It’s unclear whether the Red Sox ever seriously considered Adam LaRoche to be a Plan B, but his contract with the Nationals makes completing a deal with Mike Napoli that much more important for Boston.
LaRoche agreed to a two-year contract with Washington on Tuesday, further slimming down an already slim first-base market. The Sox were wise to steer clear of going after the 33-year-old, but the LaRoche deal isn’t without some repercussions.
LaRoche’s new, two-year pact reportedly is worth $24 million in guaranteed money, which seems reasonable for a player coming off a season in which he hit 33 home runs, finished sixth in MVP voting, won a Silver Slugger award and earned Gold Glove honors. However, because the Nationals made LaRoche a qualifying offer earlier in the offseason (which he rejected), other teams would have had to surrender a draft pick to the Nats as compensation if they elected to sign the first baseman.
That draft pick requirement is what seems to have been a turn-off for most, including the Red Sox, who would have parted ways with a second-round pick had they signed LaRoche. Signing LaRoche also would have cost Boston — or any other team, for that matter — the money assigned to the pick in its draft pool, further complicating matters.
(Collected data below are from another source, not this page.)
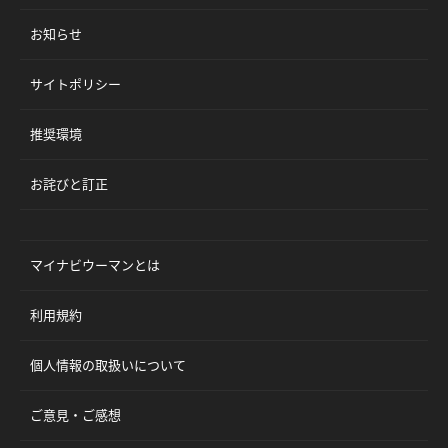
お知らせ
サイトポリシー
推奨環境
お詫びと訂正
マイナビウーマンとは
利用規約
個人情報の取扱いについて
ご意見・ご感想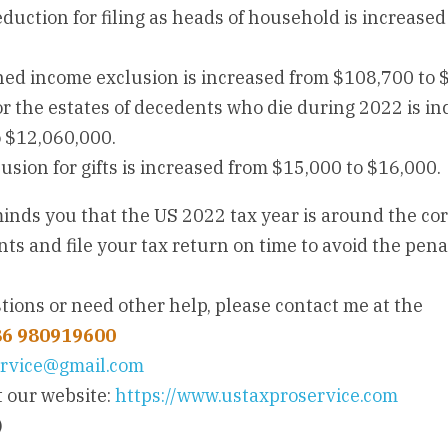
uction for filing as heads of household is increased
ned income exclusion is increased from $108,700 to 
r the estates of decedents who die during 2022 is in
 $12,060,000.
sion for gifts is increased from $15,000 to $16,000.
inds you that the US 2022 tax year is around the cor
ts and file your tax return on time to avoid the pena
tions or need other help, please contact me at the
86 980919600
rvice@gmail.com
 our website: 
https://www.ustaxproservice.com
)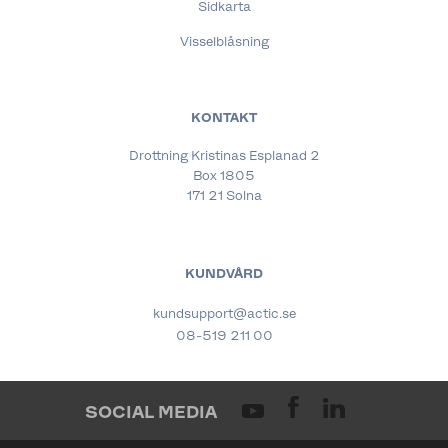
Sidkarta
Visselblåsning
KONTAKT
Drottning Kristinas Esplanad 2
Box 1805
171 21 Solna
KUNDVÅRD
kundsupport@actic.se
08-519 211 00
SOCIAL MEDIA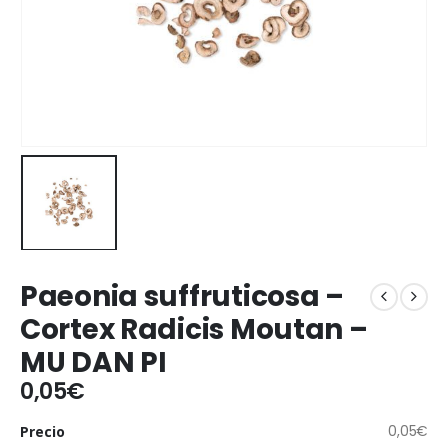
Paeonia suffruticosa –
Cortex Radicis Moutan –
MU DAN PI
0,05
€
0,05
€
Precio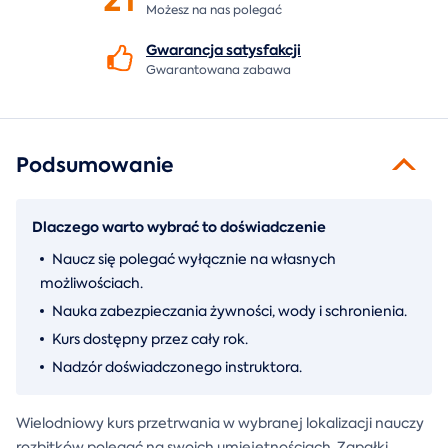
Możesz na nas polegać
Gwarancja
satysfakcji
Gwarantowana zabawa
Podsumowanie
Dlaczego warto wybrać to doświadczenie
Naucz się polegać wyłącznie na własnych
możliwościach.
Nauka zabezpieczania żywności, wody i schronienia.
Kurs dostępny przez cały rok.
Nadzór doświadczonego instruktora.
Wielodniowy kurs przetrwania w wybranej lokalizacji nauczy
rozbitków polegać na swoich umiejętnościach. Zapałki,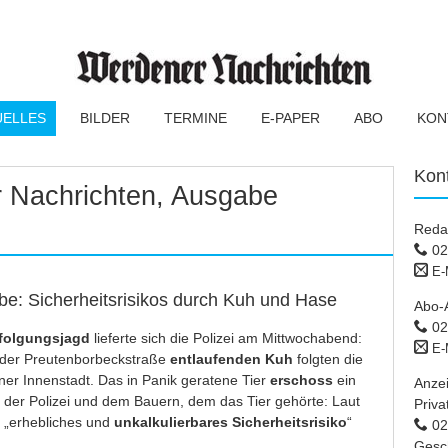
UELLES
BILDER
TERMINE
E-PAPER
ABO
KON
Kon
 Nachrichten, Ausgabe
Reda
02
E-
be: Sicherheitsrisikos durch Kuh und Hase
Abo-
02
folgungsjagd
lieferte sich die Polizei am Mittwochabend:
E-
 der Preutenborbeckstraße
entlaufenden Kuh
folgten die
er Innenstadt. Das in Panik geratene Tier
erschoss
ein
Anze
 der Polizei und dem Bauern, dem das Tier gehörte: Laut
Priva
in „erhebliches und
unkalkulierbares Sicherheitsrisiko
“
02 
Gesc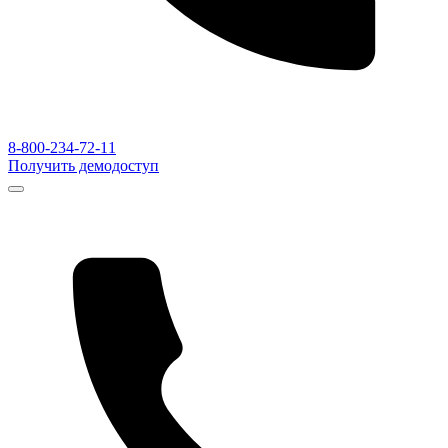
8-800-234-72-11
Получить демодоступ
Sure, LaRoche is a fine player, and one who deserves to cash in on his breakout season during a walk year. But when you couple the compensation factor with the financial commitment required to obtain his services, it was just too much of a gamble for teams outside the nation’s capital.
That’s why Napoli — who reportedly agreed to a three-year, $39 million contract with the Red Sox earlier this offseason before a preexisting hip issue raised a red flag during his physical — has always been the better option. The Red Sox have stressed the importance of getting back to focusing on player development, so giving up a second-round pick — by virtue of having one of the 10 worst records in baseball last season — was hardly an ideal situation for what could ultimately be a boom-or-bust, short-term fix. At least with Napoli, no draft compensation is required, as the Rangers elected to not make him a qualifying offer.
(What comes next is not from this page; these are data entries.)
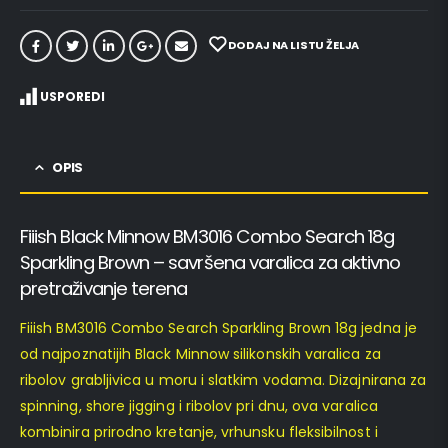
DODAJ NA LISTU ŽELJA
USPOREDI
OPIS
Fiiish Black Minnow BM3016 Combo Search 18g
Sparkling Brown – savršena varalica za aktivno
pretraživanje terena
Fiiish BM3016 Combo Search Sparkling Brown 18g jedna je
od najpoznatijih Black Minnow silikonskih varalica za
ribolov grabljivica u moru i slatkim vodama. Dizajnirana za
spinning, shore jigging i ribolov pri dnu, ova varalica
kombinira prirodno kretanje, vrhunsku fleksibilnost i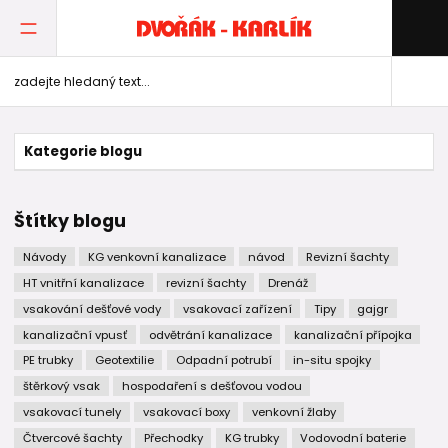
Kategorie blogu
Štítky blogu
Návody
KG venkovní kanalizace
návod
Revizní šachty
HT vnitřní kanalizace
revizní šachty
Drenáž
vsakování dešťové vody
vsakovací zařízení
Tipy
gajgr
kanalizační vpusť
odvětrání kanalizace
kanalizační přípojka
PE trubky
Geotextilie
Odpadní potrubí
in-situ spojky
štěrkový vsak
hospodaření s dešťovou vodou
vsakovací tunely
vsakovací boxy
venkovní žlaby
Čtvercové šachty
Přechodky
KG trubky
Vodovodní baterie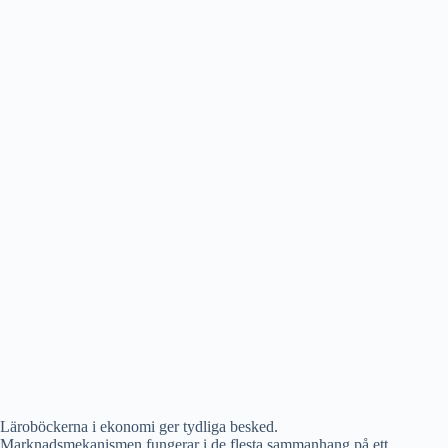
stagflation
Läroböckerna i ekonomi ger tydliga besked.
Marknadsmekanismen fungerar i de flesta sammanhang på ett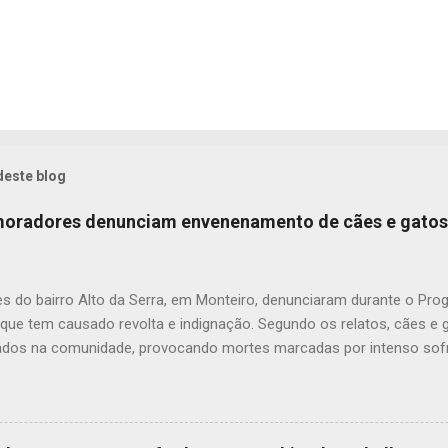
deste blog
 moradores denunciam envenenamento de cães e gatos
s do bairro Alto da Serra, em Monteiro, denunciaram durante o Pr
 que tem causado revolta e indignação. Segundo os relatos, cães e
dos na comunidade, provocando mortes marcadas por intenso sofr
om uma moradora, os casos vêm se repetindo e têm deixado a popu
ue, na última quarta-feira (22), um cachorro morreu exatamente em 
 que comoveu vizinhos e evidenciou a gravidade da situação. Além
dos animais, o envenenamento representa um risco para toda a comu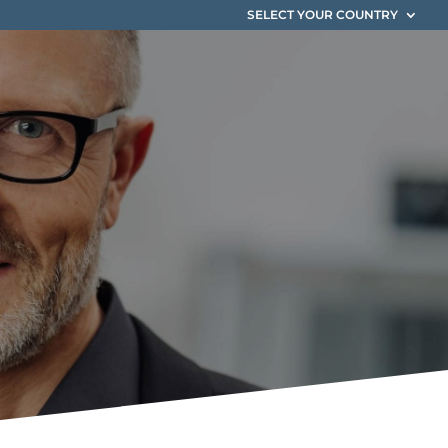
SELECT YOUR COUNTRY
er de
All has been pretty quiet on the Napoli front since reports regarding the contract holdup surfaced. Red Sox general manager Ben Cherington has been mum on the topic, and the overriding presumption is that the Sox are still focused on landing Napoli, even if they’d now like to do so under new terms. But while The Boston Globe’s Peter Abraham reported on Monday that the Sox are “hopeful” a deal will get done with Napoli, LaRoche’s signing makes life a little bit trickier for the Boston front office.
Abraham reports that it’s believed Napoli hasn’t spoken to other teams since initially coming to terms on a deal with the Red Sox. Still, with LaRoche off the board, it wouldn’t be shocking if other teams at least picked up the phone to check in on Napoli’s status. That might not play much of a role in what ends up happening in this situation, but the simple fact is that the Red Sox lost a bit of leverage in their quest to sign Napoli under more team-friendly terms.
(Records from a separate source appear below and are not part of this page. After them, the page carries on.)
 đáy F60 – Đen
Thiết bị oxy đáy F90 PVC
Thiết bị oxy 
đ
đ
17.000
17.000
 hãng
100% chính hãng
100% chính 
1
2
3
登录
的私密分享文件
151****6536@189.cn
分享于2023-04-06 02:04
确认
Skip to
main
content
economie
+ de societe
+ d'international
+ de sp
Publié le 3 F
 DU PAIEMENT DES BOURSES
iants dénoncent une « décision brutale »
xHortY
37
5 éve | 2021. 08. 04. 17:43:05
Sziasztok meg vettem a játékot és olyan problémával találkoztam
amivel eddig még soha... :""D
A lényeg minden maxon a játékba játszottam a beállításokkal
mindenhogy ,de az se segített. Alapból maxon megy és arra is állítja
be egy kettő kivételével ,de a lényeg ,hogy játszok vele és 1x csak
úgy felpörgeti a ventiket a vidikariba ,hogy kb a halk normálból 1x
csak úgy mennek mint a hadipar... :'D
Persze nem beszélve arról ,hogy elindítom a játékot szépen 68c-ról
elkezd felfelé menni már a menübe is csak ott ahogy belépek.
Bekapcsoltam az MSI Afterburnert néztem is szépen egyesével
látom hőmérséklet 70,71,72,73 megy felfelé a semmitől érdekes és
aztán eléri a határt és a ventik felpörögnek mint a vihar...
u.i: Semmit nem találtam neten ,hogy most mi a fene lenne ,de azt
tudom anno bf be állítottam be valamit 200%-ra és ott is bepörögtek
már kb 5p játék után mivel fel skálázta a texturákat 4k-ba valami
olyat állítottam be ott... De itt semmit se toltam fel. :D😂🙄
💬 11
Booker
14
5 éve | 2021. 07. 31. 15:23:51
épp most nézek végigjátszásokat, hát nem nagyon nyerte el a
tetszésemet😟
As mentioned, it’s unclear if the Red Sox were ever serious players for LaRoche, but there were at least reports floating around that Boston had contacted the first baseman. While this is pure speculation, it’s reasonable to think that the Red Sox may have been making a concerted effort to apply some heat on Napoli’s camp during the negotiating process. And if that’s the case, they no longer have such a luxury with LaRoche returning to Washington.
Now, there really isn’t a comparable first baseman that the Red Sox can turn to while also trying to land Napoli. Lance Berkman signed with the Rangers, and the list of available names is limited to the Carlos Lees, Aubrey Huffs and Casey Kotchmans of the world — hardly an exciting group.
At the end of the day, Napoli could end up being the Red Sox’ starting first baseman on Opening Day. It appears the Sox have wanted that all along, and it makes too much sense. But with LaRoche returning to Washington, and the crop of available first basemen looking less and less appetizing by the day, it has become even more essential for Cherington to make the Napoli wish a reality.